The Support Team Assisted Response or STAR program in Denver plans to expand the program across the metro area.

DENVER — The STAR program or Support Team Assisted Response in Denver sends a paramedic and a mental health professional to certain calls instead of a police officer.

That program is planning to expand from one area of Denver to the entire city.

"Currently, the program is operating as a pilot roughly within the area of police District 6, and an effort is underway to expand that service through the city and county of Denver," said Jeff Holliday, the public health manager for the Office of Behavior Health Strategies for Denver's Department of Public Health and Environment.

Denver Police District 6 is downtown, around Coors Field, East Colfax and Capitol Hill.

A STAR van, with a paramedic and mental health professional, have responded to 1,610 calls in District 6 since the program started in June 2020. The types of calls vary, but are not immediate safety concerns.

"Welfare checks, syringe disposal, suicidal crisis where someone is not of imminent risk," said STAR Program Manager Carleigh Sailon,

Sailon is now working on expanding the types of calls STAR would respond to if it had more staff and vans available.

"We had a young man calling several weeks ago who was dealing with some family dynamics in his home, and he needed a ride to work and wasn't sure where he would go after work if he couldn't go home, so that would be a perfect STAR call where we could provide resources and even get him to work and make sure that he had somewhere safe to go afterwards," said Sailon.

STAR started with $1.4 million, including money contributed by Next viewers during "Word of Thanks." The city just recently approved another $1 million, and STAR is receiving a grant for another $1.4 million, bringing the total funding to $3.8 million.

The Denver Police Department (DPD) budget is more than $200 million.

"We have not taken any money from the police budget.
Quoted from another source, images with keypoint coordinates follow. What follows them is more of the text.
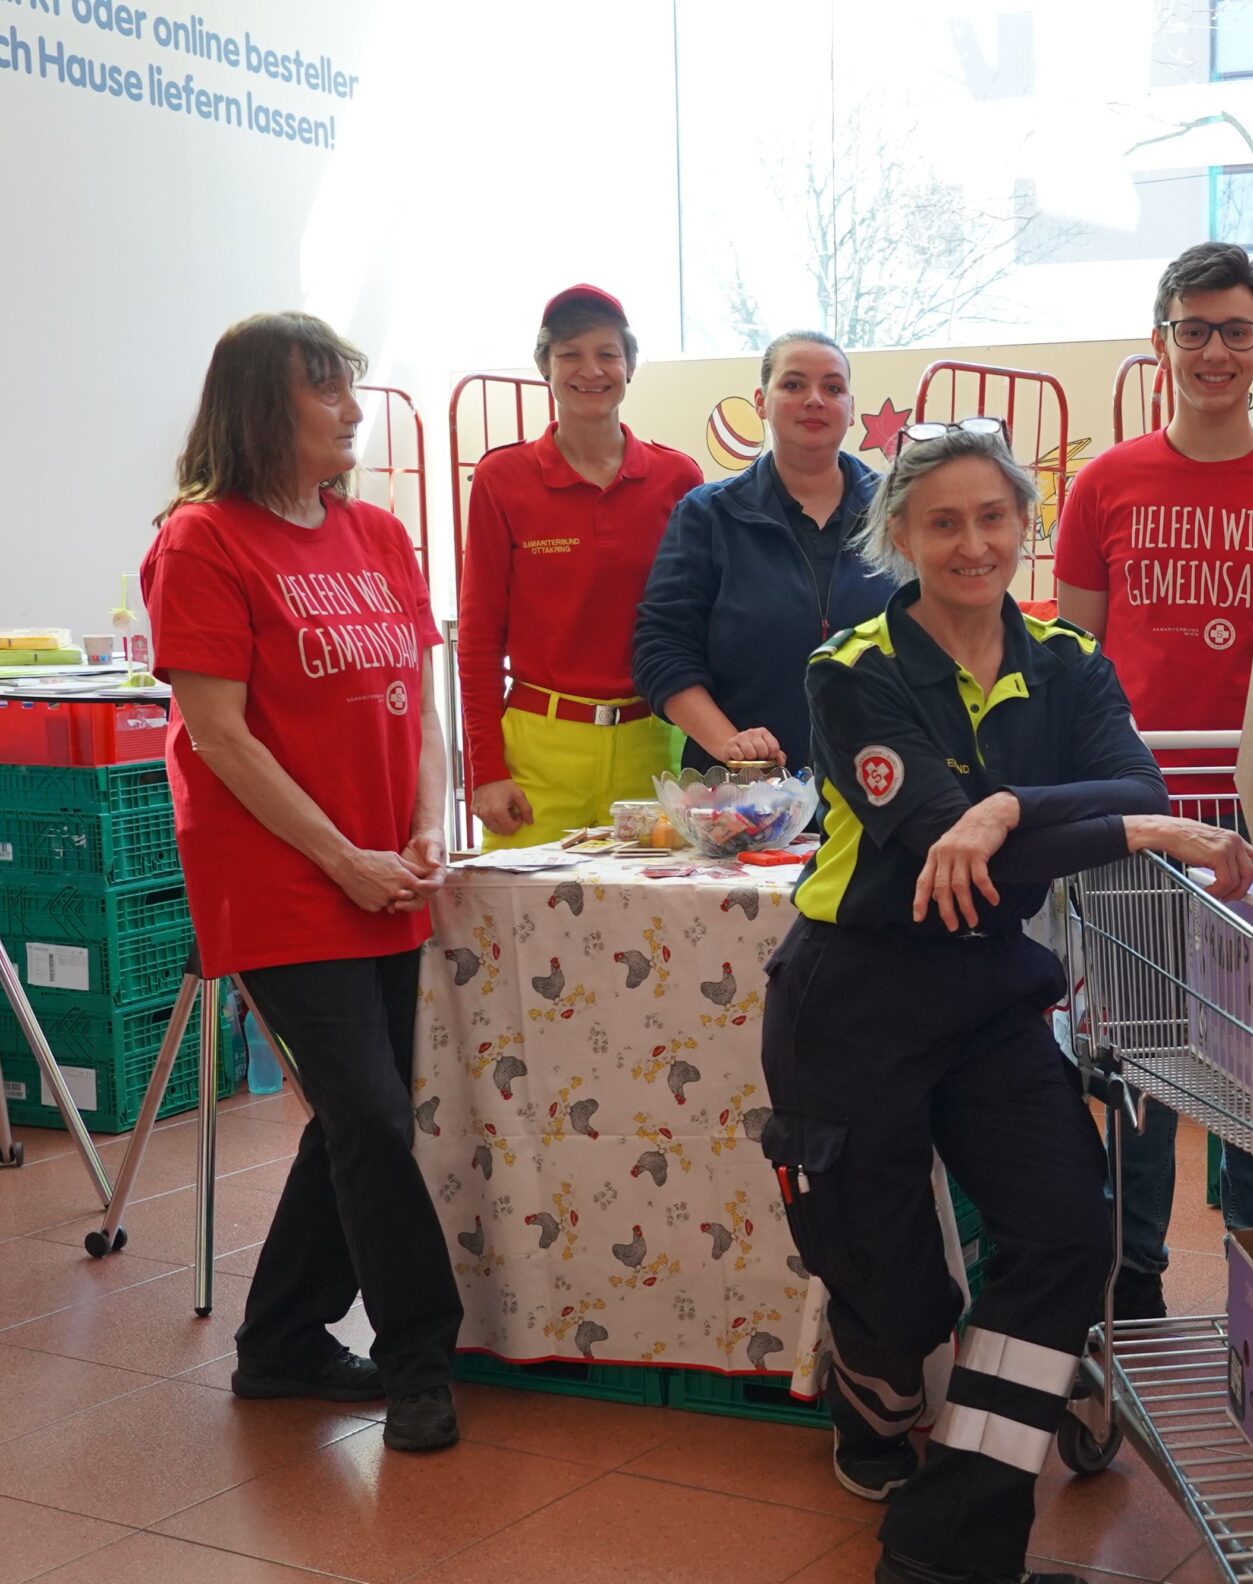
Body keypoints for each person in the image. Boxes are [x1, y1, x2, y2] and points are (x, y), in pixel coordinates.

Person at [762, 425, 1253, 1584]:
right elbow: (957, 841)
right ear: (901, 535)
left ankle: (950, 1551)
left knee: (1065, 1237)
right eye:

We have not run this as a defund the police program. We actually have had a long working history with DPD," said Sailon. "Thirty-four percent of our calls are actually police showing up on scene first, and then requesting for STAR to take over the call. This is very much an 'add,' not 'or' approach."

The new funding could expand the program to six teams across the entire city. Currently, one team with one van are available for calls downtown Monday through Friday from 10 a.m. to 6 p.m.

With the expansion, teams could cover the city seven days a week from 6 a.m. to 10 p.m.

If the STAR program were available citywide, 7,657 calls to 911 would have qualified, according to Holliday.

"We are reasonably confident that the funding that we have in hand will allow us to cover the entirety of the city. In other words, be responsive to those calls," said Holliday.

Of the 1,610 calls that have had a STAR response, only two have required a police officer to be called in, but Sailon said it was not because of safety concerns and not to make an arrest.

"Clearly the fact that we've served over 1,600 residents and only two of those have had follow on request for a uniformed officer is a success," said Holliday. "It suggests to me that we are appropriately responding to the behavioral health concerns as they're coming into the 911 call center."